• [WORK ITEM]
Locate every line of the material below that contains the string "series", and copy each of those lines. Case matters.

• [MATERIAL PROVIDED]
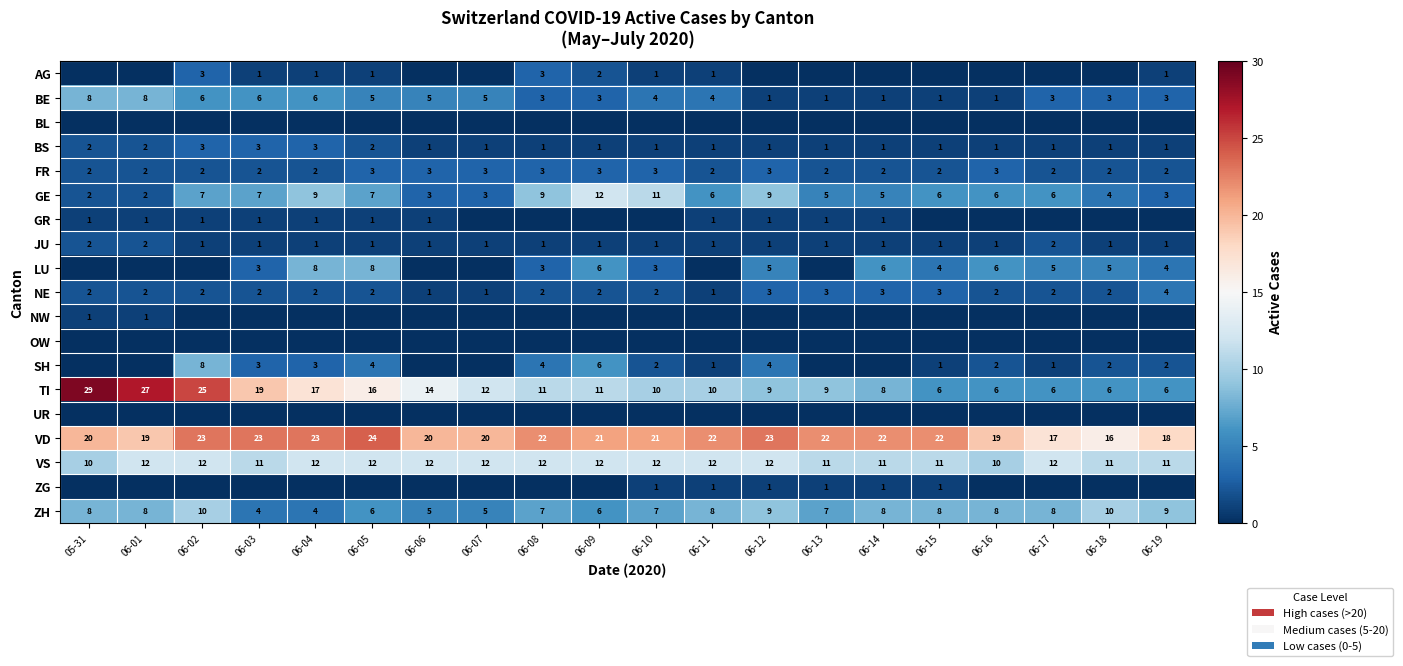

What is the total value across all series at 06-14?

70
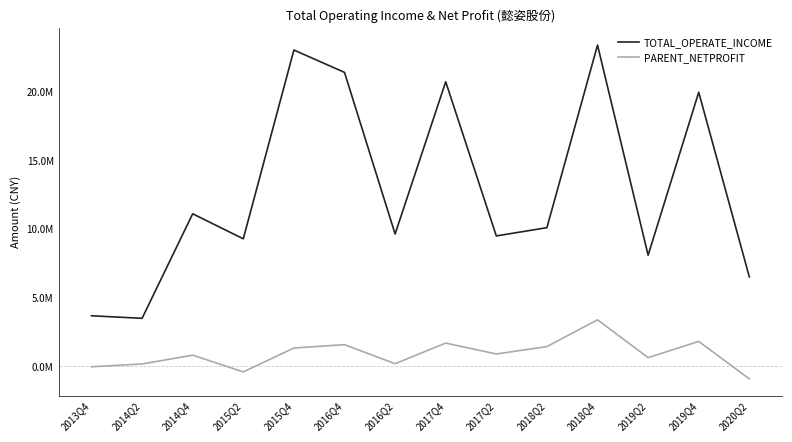

List the series in order of their overall mean, lowest first.

PARENT_NETPROFIT, TOTAL_OPERATE_INCOME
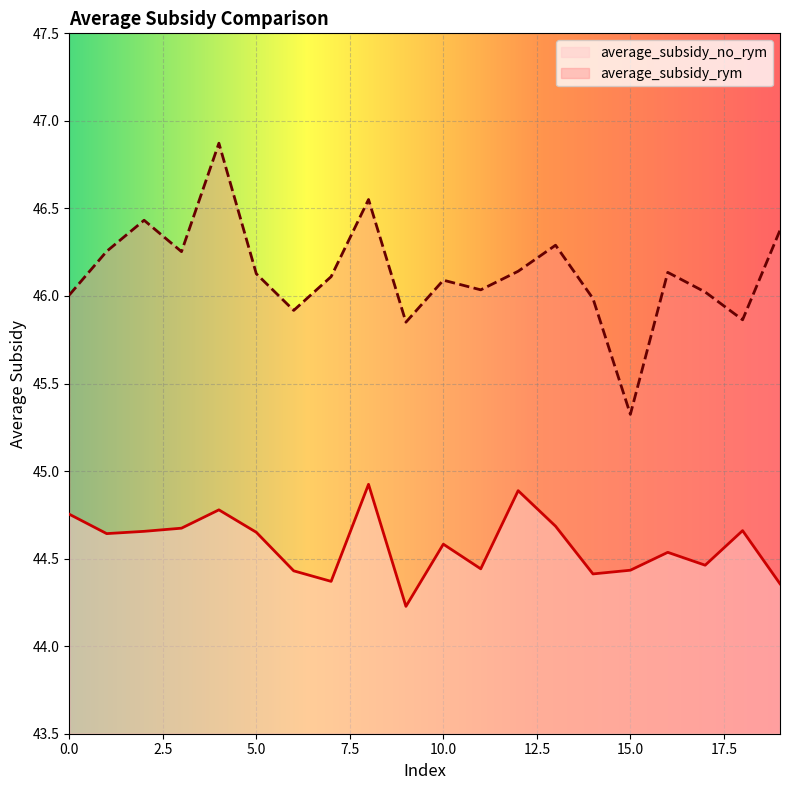

Count the number of categories in the chart.

20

• [SOLUTION TO THIS TASK]
What is the total value across all series at 06-14?
List the series in order of their overall mean, lowest first.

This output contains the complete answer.